● The problem
Your task is to repeat the records exactly from the line containing "Коди Роудс посетит Miz TV на предстоящем" onward, through the final line.

*** Data for the task ***

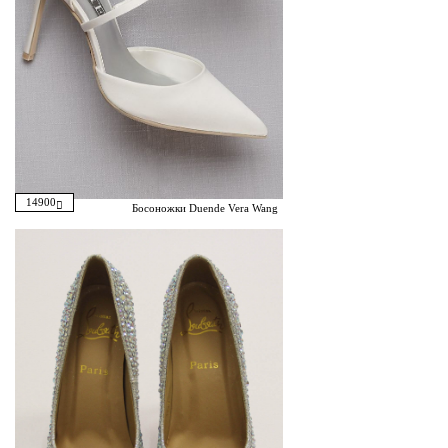
14900
Босоножки Duende Vera Wang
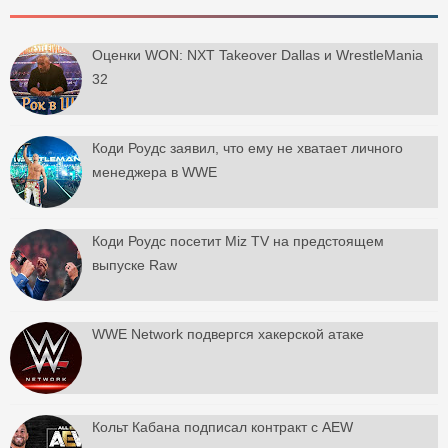
Оценки WON: NXT Takeover Dallas и WrestleMania
32
Коди Роудс заявил, что ему не хватает личного
менеджера в WWE
Коди Роудс посетит Miz TV на предстоящем
выпуске Raw
WWE Network подвергся хакерской атаке
Кольт Кабана подписал контракт с AEW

***

● Written solution
Коди Роудс посетит Miz TV на предстоящем
выпуске Raw
WWE Network подвергся хакерской атаке
Кольт Кабана подписал контракт с AEW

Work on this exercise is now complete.